だが、やはりそのための運動資金は莫大なもので、藩財政は破綻寸前となる。このため、反対派は忠固を老中にしようと運動している出雲を奸臣と見なしてその暗殺を図った。出雲のほうは未遂で終わったが、出雲の腹心が暗殺されてしまった。だが、反対派のほうも必ずしも一枚岩ではなかった。反対派の一部に自分の出世と出雲の手腕を妬む者がいて、この一派がとんでもないことに小倉藩が外国船に備えて造営していた狼煙台を勝手に使用して藩士を扇動したりして、執拗に出雲の暗殺を図ったのである。しかも反対派の一部が藩財政の悪化などからストライキを起こして筑前国黒崎に出奔してしまったのである。このため、反対派は黒崎から「黒」、出雲の一派は小倉城内(城→「白」)ということから、この騒動は白黒騒動と呼ばれているのである。

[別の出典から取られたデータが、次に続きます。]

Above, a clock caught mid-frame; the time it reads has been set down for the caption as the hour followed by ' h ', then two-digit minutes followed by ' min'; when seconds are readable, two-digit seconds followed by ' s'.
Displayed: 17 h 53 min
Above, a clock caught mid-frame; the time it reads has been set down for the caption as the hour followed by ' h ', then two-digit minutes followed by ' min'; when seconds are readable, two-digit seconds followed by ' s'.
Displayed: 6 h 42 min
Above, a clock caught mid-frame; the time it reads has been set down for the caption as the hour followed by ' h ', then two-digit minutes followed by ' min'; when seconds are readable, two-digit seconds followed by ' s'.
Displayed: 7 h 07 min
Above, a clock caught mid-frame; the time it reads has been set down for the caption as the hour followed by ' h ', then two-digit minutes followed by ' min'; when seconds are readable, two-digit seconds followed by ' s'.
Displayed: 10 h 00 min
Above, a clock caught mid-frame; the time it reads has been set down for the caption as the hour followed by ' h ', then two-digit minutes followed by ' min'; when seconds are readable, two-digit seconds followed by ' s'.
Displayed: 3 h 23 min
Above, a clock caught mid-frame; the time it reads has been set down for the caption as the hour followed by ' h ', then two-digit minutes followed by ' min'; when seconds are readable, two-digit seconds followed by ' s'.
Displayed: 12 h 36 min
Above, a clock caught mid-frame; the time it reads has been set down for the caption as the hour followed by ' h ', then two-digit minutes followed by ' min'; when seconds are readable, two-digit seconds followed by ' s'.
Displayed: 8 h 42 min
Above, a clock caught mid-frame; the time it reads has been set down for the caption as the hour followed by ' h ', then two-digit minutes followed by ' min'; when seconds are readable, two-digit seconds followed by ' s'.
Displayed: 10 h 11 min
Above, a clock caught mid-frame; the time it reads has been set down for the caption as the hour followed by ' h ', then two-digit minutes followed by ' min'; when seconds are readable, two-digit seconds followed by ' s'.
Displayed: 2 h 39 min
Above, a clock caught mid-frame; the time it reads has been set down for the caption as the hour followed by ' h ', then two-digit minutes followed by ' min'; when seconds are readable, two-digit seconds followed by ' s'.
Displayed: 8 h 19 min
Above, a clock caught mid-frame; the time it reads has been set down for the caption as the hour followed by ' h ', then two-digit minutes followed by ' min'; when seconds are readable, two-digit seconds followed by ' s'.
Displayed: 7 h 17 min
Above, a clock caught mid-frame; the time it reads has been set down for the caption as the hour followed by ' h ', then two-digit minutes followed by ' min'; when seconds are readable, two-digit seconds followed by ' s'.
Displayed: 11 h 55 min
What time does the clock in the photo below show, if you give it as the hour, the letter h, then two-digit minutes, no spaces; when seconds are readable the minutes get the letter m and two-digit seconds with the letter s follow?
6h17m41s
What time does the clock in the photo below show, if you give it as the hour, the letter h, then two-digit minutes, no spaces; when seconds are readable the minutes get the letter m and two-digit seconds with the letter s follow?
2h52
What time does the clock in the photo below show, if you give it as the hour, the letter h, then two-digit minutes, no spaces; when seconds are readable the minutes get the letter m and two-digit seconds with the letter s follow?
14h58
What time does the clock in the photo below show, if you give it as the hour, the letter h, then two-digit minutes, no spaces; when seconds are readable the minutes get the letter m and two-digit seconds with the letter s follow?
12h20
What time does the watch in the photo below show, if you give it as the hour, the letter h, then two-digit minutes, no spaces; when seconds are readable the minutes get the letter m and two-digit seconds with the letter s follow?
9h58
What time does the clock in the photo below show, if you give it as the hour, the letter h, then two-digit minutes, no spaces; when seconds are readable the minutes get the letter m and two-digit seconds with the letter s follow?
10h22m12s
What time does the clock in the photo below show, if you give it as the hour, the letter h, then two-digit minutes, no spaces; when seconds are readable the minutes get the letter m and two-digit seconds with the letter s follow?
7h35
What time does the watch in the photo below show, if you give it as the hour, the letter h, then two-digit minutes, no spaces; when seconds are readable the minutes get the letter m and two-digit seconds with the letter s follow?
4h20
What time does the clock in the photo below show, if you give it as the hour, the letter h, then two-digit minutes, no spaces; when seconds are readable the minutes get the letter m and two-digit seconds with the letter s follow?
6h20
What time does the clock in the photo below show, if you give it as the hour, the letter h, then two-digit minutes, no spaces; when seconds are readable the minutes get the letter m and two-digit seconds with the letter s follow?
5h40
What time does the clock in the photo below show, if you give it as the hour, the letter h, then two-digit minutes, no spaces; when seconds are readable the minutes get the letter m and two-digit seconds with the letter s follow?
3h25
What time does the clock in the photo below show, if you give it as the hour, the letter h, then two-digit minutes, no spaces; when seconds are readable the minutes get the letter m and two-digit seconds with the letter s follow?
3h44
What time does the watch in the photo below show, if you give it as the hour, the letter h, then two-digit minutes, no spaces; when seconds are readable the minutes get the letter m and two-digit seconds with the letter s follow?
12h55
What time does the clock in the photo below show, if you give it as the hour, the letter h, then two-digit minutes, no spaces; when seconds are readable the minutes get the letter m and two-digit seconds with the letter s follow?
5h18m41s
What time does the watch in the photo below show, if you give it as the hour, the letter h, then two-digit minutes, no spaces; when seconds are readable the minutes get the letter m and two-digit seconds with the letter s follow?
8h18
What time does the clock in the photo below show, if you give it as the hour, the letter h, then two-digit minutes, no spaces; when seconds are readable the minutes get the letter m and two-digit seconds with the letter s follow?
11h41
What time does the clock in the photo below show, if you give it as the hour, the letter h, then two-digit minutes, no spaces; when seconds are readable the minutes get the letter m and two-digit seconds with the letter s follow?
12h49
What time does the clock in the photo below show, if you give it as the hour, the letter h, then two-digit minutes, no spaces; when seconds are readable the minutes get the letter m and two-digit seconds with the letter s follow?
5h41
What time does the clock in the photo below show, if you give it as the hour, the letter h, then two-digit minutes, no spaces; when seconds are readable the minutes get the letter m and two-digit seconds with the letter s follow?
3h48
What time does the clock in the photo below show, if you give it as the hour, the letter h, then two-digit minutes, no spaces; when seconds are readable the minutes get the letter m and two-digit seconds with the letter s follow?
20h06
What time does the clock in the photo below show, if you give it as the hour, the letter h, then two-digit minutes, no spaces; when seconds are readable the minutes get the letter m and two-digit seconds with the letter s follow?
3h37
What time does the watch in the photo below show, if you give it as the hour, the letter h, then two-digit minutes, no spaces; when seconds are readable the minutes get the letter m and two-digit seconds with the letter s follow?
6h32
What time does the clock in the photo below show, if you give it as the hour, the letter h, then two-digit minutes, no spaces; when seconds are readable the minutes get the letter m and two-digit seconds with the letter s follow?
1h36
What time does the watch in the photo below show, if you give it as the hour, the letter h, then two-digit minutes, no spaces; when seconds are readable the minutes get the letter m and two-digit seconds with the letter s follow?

そして、このような一連の騒動が幕府の耳にも入り、そのメスが藩に入ることとなった。出雲は家老罷免の上で失脚。反対派に属していながら己の栄達を謀った一派は処刑、藩主の忠固も100日間の禁固刑となった。忠固の刑が軽かったのは、幕政に参与したいという幕府に対する忠誠心から起こったものであるとして、軽くされたのである。
[編集] 晩年
その後、忠固は年貢増徴などにより藩財政の再建を図ったが、それくらいではもはや賄いきれず、白黒騒動での出費と混乱から借金は15万両に膨れ上がって藩財政は窮乏化する。そして遂には百姓の窮乏化を見て哀れんだ奉行が、年貢減免を独断で行なった後に切腹するという事件までもが起こった。文政年間には村方騒動も起こった。
このように混乱続きの藩を再建するため、忠固は土木工事を行ない、倹約令を出しているが効果はなかった。1843年5月12日(幕府の届出は7月18日)に74歳で死去し、後を子の小笠原忠徴が継いだ。墓所:東京都台東区松が谷の海禅寺。
白黒騒動が起こった藩主で有名であるが、この騒動が結果的に小倉藩の衰退につながったのである。幕末期に九州でも最高の譜代の藩・小倉藩の衰退は、外様の薩摩藩や長州藩など近隣の諸藩にとっては有利になったと言えるであろう。